- [Task brief]:
Copy out, exactly as they appear below, the lines from the one containing "Il ruolo degli" through the one containing "24/09/2023 – Mediglia (MI)", including both of those lines.

- [Given information]:
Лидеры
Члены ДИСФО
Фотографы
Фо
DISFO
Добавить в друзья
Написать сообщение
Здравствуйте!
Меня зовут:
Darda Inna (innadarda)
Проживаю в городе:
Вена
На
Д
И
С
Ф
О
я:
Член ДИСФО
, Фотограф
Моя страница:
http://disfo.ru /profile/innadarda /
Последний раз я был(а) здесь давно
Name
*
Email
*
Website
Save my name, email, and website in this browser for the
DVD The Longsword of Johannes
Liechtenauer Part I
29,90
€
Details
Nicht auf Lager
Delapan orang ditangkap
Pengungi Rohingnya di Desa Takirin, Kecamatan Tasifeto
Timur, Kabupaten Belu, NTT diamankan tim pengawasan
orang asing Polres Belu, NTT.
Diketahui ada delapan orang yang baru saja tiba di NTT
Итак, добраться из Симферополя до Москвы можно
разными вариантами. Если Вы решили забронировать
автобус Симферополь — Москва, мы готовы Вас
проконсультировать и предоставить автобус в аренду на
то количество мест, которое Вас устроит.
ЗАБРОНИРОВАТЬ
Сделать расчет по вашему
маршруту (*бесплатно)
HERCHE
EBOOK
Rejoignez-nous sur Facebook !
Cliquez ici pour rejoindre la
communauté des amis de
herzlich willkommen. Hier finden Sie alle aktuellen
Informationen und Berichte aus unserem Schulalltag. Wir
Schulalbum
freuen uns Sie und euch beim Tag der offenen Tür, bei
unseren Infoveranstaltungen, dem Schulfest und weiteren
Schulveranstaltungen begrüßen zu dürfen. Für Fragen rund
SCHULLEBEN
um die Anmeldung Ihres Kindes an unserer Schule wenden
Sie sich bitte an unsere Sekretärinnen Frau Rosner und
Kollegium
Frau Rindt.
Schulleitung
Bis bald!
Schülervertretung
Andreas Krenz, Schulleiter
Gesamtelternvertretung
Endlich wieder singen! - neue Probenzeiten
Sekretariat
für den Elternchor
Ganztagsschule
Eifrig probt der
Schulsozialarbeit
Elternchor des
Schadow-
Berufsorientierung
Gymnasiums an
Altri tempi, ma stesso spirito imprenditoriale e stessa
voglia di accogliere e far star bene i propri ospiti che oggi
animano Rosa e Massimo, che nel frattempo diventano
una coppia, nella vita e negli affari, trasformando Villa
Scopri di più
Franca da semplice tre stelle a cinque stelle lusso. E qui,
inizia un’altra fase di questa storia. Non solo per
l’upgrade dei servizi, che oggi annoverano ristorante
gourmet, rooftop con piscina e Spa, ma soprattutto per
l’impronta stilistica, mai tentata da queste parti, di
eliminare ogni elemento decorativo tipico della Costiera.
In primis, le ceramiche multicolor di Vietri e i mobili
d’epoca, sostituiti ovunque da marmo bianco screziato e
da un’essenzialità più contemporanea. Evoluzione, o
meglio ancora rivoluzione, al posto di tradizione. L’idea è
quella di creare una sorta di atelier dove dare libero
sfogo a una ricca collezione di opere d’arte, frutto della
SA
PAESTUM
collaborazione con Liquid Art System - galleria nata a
---
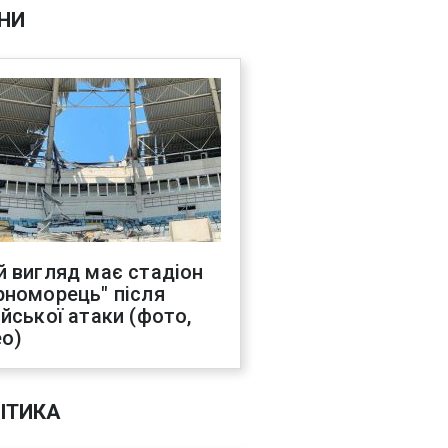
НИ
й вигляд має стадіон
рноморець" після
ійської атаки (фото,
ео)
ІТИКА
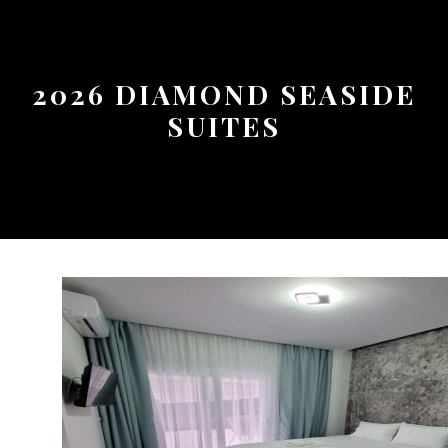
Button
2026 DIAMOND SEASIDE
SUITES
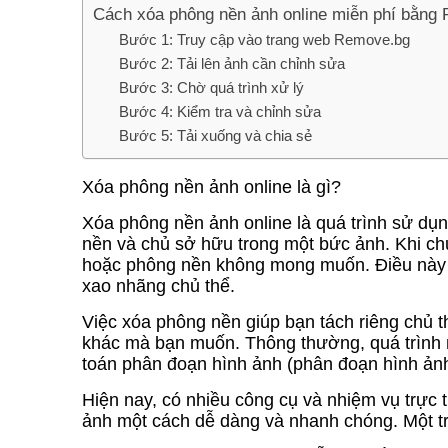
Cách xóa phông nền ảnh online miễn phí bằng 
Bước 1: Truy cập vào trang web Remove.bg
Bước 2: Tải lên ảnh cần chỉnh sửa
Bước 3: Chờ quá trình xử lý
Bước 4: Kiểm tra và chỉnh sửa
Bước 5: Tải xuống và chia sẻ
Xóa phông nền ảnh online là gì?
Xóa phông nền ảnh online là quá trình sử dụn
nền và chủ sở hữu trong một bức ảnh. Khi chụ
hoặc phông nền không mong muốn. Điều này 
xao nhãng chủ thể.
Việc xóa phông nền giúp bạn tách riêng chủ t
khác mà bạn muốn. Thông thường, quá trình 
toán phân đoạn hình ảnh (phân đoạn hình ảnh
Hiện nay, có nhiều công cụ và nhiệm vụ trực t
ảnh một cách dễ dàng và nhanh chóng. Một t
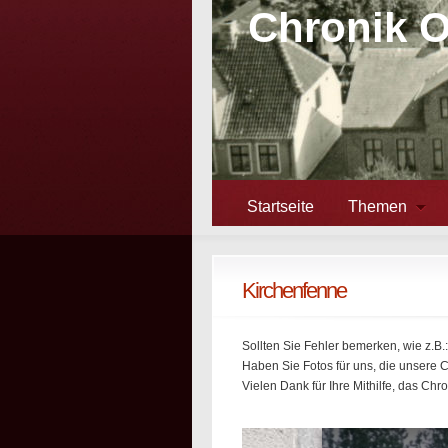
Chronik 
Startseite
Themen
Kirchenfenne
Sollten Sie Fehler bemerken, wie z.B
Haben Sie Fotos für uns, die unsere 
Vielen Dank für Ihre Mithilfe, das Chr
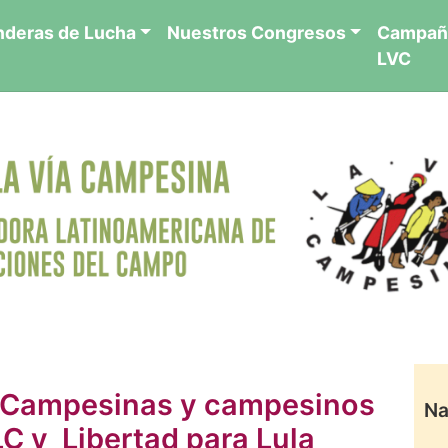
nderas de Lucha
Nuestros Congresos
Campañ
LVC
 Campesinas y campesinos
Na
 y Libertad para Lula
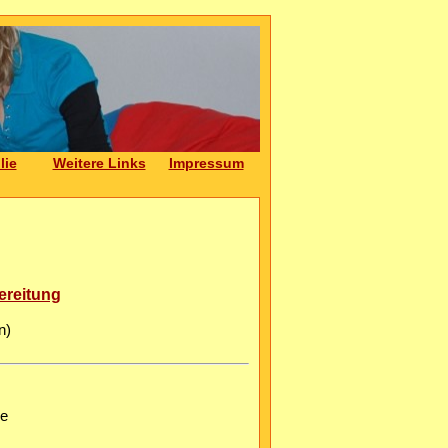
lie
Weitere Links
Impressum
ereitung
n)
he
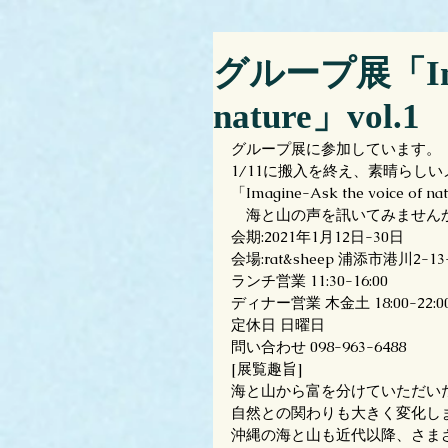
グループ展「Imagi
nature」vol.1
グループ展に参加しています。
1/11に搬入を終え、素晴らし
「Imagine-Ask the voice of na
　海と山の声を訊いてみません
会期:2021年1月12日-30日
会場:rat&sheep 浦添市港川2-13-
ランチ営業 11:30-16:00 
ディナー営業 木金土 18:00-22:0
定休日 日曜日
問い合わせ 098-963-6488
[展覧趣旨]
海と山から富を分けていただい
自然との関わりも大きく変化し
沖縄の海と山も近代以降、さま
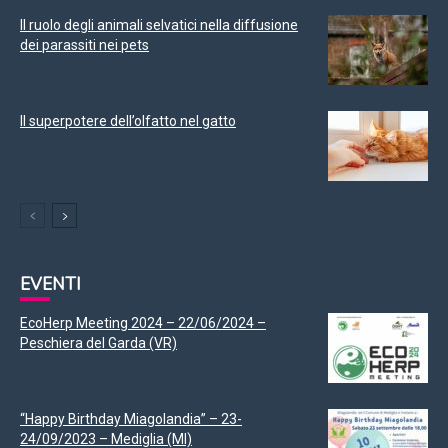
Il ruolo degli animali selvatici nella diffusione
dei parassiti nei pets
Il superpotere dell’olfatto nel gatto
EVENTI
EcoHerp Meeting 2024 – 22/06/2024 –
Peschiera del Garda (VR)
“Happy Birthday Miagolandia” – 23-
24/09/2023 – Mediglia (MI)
* * *
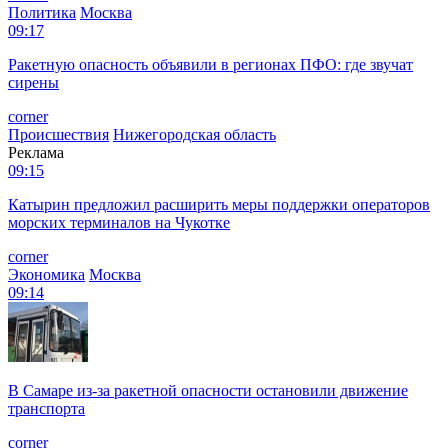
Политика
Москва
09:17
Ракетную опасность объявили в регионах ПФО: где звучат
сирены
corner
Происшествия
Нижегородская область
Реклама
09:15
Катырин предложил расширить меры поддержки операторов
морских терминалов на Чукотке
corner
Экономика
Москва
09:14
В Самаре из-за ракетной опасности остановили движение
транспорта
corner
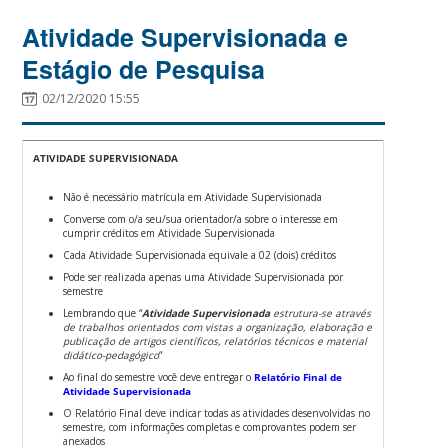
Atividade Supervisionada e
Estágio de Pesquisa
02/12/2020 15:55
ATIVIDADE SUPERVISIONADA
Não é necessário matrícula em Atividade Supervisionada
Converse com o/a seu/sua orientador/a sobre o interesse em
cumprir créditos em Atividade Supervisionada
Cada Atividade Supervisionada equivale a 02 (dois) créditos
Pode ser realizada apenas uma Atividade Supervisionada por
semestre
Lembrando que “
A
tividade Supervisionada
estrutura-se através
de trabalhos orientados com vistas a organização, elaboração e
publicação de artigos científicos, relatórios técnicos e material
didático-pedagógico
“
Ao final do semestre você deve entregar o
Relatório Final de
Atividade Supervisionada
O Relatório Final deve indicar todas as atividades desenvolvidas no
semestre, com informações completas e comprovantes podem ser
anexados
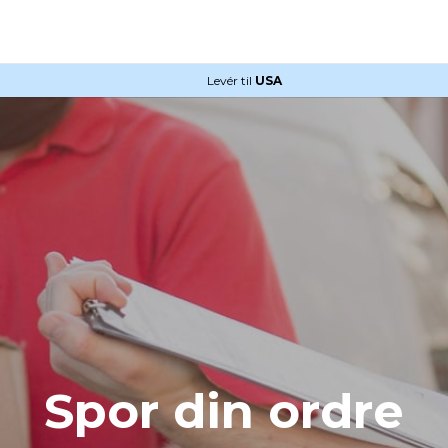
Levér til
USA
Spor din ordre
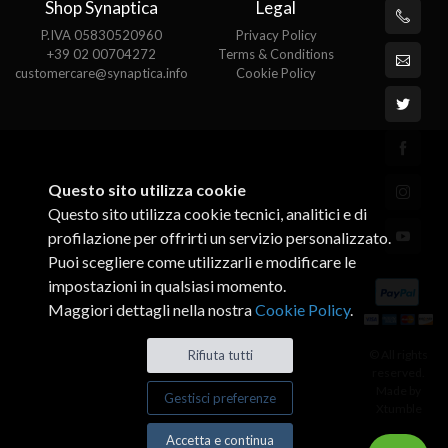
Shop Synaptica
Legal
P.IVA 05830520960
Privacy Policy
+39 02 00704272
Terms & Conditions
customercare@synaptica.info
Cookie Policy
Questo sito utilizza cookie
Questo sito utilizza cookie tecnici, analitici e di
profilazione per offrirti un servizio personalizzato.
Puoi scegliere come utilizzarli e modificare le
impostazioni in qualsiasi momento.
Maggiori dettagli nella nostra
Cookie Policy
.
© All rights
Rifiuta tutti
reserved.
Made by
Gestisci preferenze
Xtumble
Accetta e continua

- [Exercise answer]:
Il ruolo degli animali selvatici nella diffusione
dei parassiti nei pets
Il superpotere dell’olfatto nel gatto
EVENTI
EcoHerp Meeting 2024 – 22/06/2024 –
Peschiera del Garda (VR)
“Happy Birthday Miagolandia” – 23-
24/09/2023 – Mediglia (MI)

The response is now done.